==== Material
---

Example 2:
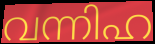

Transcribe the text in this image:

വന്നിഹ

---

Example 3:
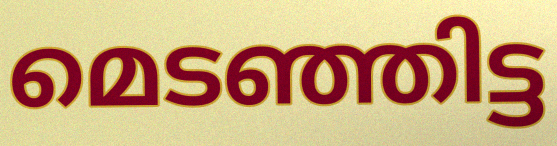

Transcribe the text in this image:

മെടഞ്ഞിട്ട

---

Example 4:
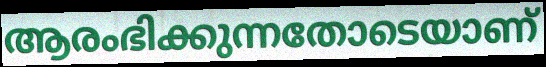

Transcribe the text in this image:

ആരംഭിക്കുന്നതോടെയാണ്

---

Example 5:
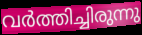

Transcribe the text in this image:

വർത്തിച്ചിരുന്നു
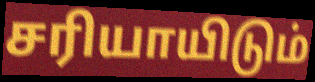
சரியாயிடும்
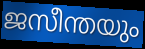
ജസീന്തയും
========
* Task prompt
Reproduce the material above line for line without changing anything, leaving out the pictures.

* Solution
---

Example 2:

Transcribe the text in this image:

വന്നിഹ

---

Example 3:

Transcribe the text in this image:

മെടഞ്ഞിട്ട

---

Example 4:

Transcribe the text in this image:

ആരംഭിക്കുന്നതോടെയാണ്

---

Example 5:

Transcribe the text in this image:

വർത്തിച്ചിരുന്നു
சரியாயிடும்
ജസീന്തയും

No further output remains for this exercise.